### INSTRUCTIONS FOR THE TASK
Every record here needs to be written out again exactly.
▬▬▬
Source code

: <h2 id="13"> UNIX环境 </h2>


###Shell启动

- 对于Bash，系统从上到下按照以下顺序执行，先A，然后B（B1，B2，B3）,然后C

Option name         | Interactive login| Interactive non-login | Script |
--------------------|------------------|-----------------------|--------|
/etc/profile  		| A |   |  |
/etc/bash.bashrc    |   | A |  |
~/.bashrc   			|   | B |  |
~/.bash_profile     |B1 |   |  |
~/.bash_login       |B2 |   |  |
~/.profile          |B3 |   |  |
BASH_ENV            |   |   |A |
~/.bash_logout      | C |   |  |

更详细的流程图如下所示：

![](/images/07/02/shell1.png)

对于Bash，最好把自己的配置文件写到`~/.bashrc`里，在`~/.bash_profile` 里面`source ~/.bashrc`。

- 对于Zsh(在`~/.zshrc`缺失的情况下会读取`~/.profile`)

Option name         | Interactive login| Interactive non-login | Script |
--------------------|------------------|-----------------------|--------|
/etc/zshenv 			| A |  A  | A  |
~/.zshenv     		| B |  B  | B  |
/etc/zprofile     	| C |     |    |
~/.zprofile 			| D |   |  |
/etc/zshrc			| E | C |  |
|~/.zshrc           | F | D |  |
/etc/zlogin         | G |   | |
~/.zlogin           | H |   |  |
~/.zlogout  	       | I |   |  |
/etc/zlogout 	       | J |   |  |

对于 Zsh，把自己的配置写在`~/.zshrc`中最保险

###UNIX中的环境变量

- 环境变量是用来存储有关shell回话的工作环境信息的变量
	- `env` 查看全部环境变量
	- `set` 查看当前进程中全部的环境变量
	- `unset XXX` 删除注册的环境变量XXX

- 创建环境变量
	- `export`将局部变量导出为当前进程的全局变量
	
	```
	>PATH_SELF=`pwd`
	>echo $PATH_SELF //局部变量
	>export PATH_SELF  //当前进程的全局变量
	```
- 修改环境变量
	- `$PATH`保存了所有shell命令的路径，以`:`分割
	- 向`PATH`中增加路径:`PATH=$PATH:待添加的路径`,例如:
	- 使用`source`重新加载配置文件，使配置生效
▬▬▬
### WRITTEN RESPONSE
Source code

: <h2 id="13"> UNIX环境 </h2>


###Shell启动

- 对于Bash，系统从上到下按照以下顺序执行，先A，然后B（B1，B2，B3）,然后C

Option name         | Interactive login| Interactive non-login | Script |
--------------------|------------------|-----------------------|--------|
/etc/profile  		| A |   |  |
/etc/bash.bashrc    |   | A |  |
~/.bashrc   			|   | B |  |
~/.bash_profile     |B1 |   |  |
~/.bash_login       |B2 |   |  |
~/.profile          |B3 |   |  |
BASH_ENV            |   |   |A |
~/.bash_logout      | C |   |  |

更详细的流程图如下所示：

![](/images/07/02/shell1.png)

对于Bash，最好把自己的配置文件写到`~/.bashrc`里，在`~/.bash_profile` 里面`source ~/.bashrc`。

- 对于Zsh(在`~/.zshrc`缺失的情况下会读取`~/.profile`)

Option name         | Interactive login| Interactive non-login | Script |
--------------------|------------------|-----------------------|--------|
/etc/zshenv 			| A |  A  | A  |
~/.zshenv     		| B |  B  | B  |
/etc/zprofile     	| C |     |    |
~/.zprofile 			| D |   |  |
/etc/zshrc			| E | C |  |
|~/.zshrc           | F | D |  |
/etc/zlogin         | G |   | |
~/.zlogin           | H |   |  |
~/.zlogout  	       | I |   |  |
/etc/zlogout 	       | J |   |  |

对于 Zsh，把自己的配置写在`~/.zshrc`中最保险

###UNIX中的环境变量

- 环境变量是用来存储有关shell回话的工作环境信息的变量
	- `env` 查看全部环境变量
	- `set` 查看当前进程中全部的环境变量
	- `unset XXX` 删除注册的环境变量XXX

- 创建环境变量
	- `export`将局部变量导出为当前进程的全局变量
	
	```
	>PATH_SELF=`pwd`
	>echo $PATH_SELF //局部变量
	>export PATH_SELF  //当前进程的全局变量
	```
- 修改环境变量
	- `$PATH`保存了所有shell命令的路径，以`:`分割
	- 向`PATH`中增加路径:`PATH=$PATH:待添加的路径`,例如:
	- 使用`source`重新加载配置文件，使配置生效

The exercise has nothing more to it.